*Supplied passage*.
-- Opening Marker --

They might fit in the Shooter's Corner. Nothing but videos and stills. Doesn't necessarily have to be for only competition stuff. Whudda' 'ya think? :smt033


----------



## wiseguy (Feb 24, 2007)

@ Zhur, thanks for the advice, nice shootin Tex :smt023


----------



## Dr.K (Feb 13, 2007)

I recently won 1st CDP SS at the Badlands IDPA in Tulsa, OK.

I did it with a bone stock HK USP .45.

Sometimes it is not the gun, but just a whole lot of luck!

I do admit though, it might have been faster with a 1911, but mine was on the fritz.

If it feels right to you, go with the HK


----------



## Clyde (Jul 13, 2006)

-- Closing Marker --

*Required work*. Continue the pistol-shooting forum thread above from its final line.

*Collected data*.
-- Opening Marker --

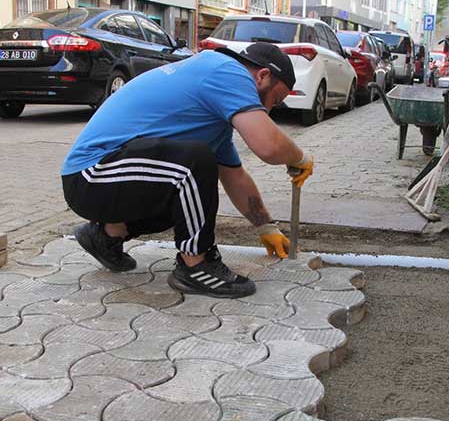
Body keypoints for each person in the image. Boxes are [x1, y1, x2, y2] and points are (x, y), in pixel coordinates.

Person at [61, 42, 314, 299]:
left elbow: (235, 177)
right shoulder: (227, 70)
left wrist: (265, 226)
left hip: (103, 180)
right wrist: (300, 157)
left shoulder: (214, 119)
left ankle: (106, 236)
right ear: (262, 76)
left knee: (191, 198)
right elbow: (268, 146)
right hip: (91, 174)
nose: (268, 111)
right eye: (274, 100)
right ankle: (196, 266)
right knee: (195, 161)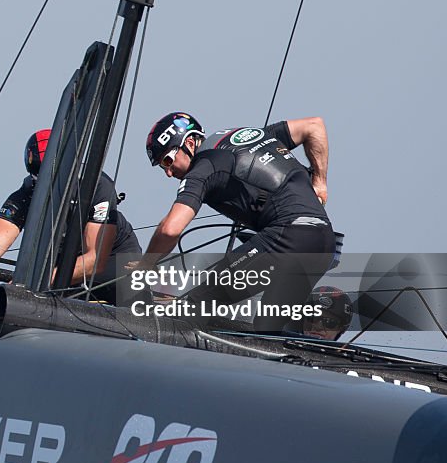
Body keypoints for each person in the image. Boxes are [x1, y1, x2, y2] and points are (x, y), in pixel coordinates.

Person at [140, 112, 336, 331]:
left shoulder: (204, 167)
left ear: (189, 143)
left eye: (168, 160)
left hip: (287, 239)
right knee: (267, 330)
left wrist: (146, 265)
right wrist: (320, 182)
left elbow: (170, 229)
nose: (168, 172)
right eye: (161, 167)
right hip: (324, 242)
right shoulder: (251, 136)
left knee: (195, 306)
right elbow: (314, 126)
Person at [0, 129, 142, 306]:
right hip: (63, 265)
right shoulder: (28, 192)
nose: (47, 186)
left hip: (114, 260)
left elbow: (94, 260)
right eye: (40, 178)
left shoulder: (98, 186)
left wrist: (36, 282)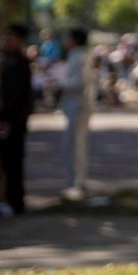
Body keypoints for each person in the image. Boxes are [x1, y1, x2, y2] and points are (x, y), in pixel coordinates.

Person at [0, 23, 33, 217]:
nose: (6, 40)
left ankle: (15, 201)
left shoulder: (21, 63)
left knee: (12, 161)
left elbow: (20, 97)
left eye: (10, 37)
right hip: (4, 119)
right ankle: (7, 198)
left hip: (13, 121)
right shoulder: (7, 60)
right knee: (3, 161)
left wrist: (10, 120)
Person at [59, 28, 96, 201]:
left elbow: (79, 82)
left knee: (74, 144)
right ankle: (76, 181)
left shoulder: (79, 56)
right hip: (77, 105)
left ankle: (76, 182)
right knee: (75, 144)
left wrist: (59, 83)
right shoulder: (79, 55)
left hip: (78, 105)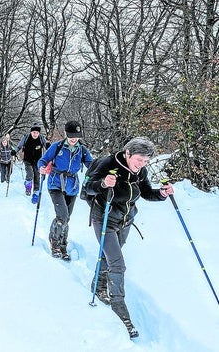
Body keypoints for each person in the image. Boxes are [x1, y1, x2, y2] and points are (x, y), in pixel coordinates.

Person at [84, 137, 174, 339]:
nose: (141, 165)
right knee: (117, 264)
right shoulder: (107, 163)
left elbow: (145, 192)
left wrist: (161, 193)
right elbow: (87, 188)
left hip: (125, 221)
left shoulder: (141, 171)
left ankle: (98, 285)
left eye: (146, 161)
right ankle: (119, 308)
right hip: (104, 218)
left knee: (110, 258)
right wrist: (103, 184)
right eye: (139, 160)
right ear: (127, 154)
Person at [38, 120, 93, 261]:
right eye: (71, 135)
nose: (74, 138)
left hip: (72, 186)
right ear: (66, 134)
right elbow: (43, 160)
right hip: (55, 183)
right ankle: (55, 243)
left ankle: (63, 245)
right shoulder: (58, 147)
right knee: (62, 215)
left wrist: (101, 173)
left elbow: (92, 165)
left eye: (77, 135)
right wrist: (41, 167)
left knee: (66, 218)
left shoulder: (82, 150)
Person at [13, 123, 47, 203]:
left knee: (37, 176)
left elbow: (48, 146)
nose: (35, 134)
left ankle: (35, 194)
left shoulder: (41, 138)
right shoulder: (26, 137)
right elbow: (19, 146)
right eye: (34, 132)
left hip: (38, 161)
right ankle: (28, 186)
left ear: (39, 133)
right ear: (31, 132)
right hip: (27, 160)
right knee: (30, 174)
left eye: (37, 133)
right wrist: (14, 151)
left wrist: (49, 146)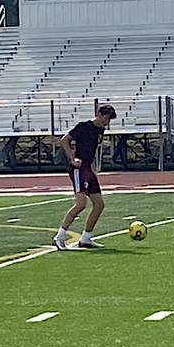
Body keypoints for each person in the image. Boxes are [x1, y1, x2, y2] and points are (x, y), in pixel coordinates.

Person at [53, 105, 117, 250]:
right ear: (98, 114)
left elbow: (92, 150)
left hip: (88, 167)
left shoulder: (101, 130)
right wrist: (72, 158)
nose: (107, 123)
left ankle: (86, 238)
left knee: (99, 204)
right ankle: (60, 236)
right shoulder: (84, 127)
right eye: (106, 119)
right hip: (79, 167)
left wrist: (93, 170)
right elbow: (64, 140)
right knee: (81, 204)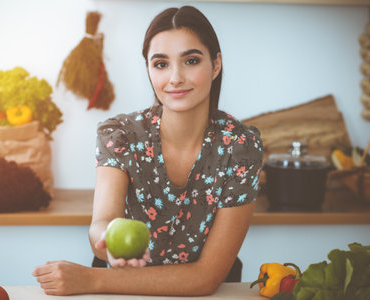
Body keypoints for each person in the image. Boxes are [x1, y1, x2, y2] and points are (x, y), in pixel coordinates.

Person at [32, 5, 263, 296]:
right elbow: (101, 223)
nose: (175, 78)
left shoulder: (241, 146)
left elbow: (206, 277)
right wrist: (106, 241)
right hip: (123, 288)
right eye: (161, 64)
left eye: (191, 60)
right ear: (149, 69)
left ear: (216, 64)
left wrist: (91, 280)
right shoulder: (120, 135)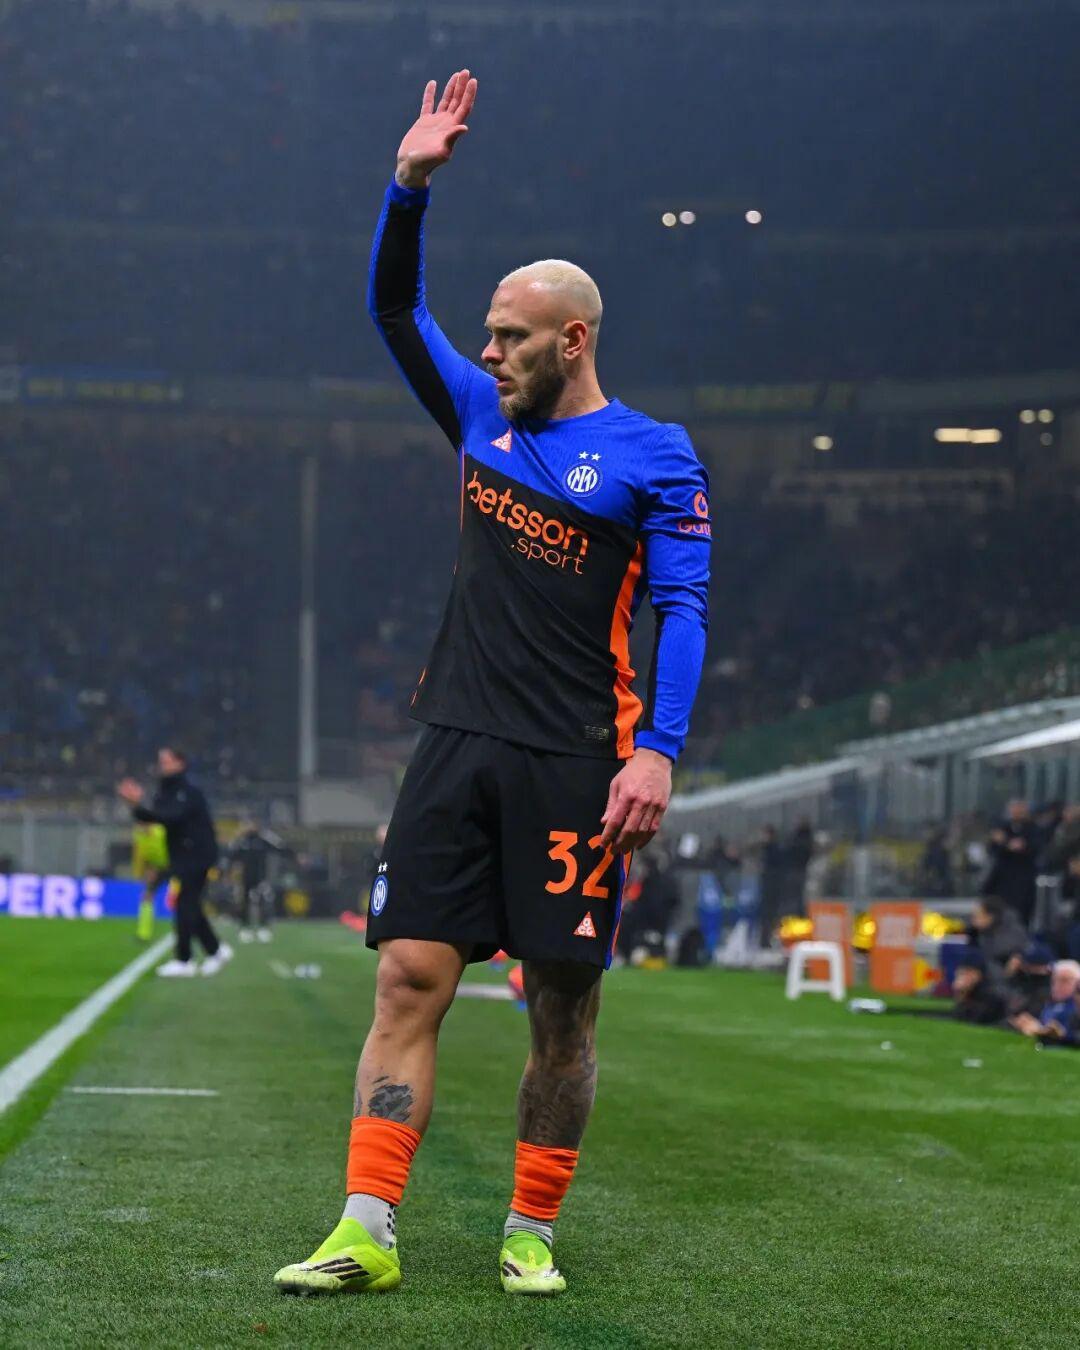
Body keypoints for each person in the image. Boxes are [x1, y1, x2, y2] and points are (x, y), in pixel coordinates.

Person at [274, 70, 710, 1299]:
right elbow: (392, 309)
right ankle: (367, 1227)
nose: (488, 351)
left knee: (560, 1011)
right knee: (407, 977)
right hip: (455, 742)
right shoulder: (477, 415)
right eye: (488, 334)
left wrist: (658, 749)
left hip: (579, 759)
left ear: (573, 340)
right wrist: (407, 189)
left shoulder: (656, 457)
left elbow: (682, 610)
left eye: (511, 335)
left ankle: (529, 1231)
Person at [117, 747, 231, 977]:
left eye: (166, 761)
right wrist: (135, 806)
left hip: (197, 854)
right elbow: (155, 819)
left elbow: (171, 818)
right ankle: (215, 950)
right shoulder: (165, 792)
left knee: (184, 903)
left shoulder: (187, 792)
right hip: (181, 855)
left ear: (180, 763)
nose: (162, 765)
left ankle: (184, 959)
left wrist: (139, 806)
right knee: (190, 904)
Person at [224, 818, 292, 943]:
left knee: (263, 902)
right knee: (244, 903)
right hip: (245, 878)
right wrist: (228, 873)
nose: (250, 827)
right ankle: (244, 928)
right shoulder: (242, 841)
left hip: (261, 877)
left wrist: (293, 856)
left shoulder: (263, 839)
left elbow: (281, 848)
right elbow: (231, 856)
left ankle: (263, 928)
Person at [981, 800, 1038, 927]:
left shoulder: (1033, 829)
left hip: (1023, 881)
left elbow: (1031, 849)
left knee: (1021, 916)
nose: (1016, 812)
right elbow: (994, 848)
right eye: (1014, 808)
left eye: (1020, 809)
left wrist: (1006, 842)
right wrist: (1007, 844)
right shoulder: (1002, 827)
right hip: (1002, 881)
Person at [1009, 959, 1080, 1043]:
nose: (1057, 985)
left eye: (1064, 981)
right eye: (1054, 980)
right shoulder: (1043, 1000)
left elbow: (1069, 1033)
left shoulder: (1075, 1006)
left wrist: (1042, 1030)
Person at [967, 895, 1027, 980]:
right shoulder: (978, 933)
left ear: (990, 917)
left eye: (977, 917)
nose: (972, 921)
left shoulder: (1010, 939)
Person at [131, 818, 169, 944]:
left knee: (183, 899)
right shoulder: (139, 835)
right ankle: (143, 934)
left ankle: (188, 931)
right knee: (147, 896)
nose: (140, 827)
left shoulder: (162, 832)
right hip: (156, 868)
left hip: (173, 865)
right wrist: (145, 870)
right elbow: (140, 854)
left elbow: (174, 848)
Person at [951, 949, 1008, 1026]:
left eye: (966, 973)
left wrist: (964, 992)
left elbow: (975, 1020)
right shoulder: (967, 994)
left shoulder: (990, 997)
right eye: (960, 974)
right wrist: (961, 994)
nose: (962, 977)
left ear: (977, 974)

-- Closing Marker --

*Answer section*.
faustus said:


> can anybody please explain what is wrong with hk's trigger that makes it incompetent for competition shooting>????? also what other factors make an hk a disadvantage in competition???


All a matter of opinion - I would say it has to do with the DA/SA trigger and / or long reset - as compared to 1911 or glock.

I shoot a HK P7 in matches - the longer reset does take some getting use to when coming from a 1911....But a pair time of El Prez with a HK - can be done.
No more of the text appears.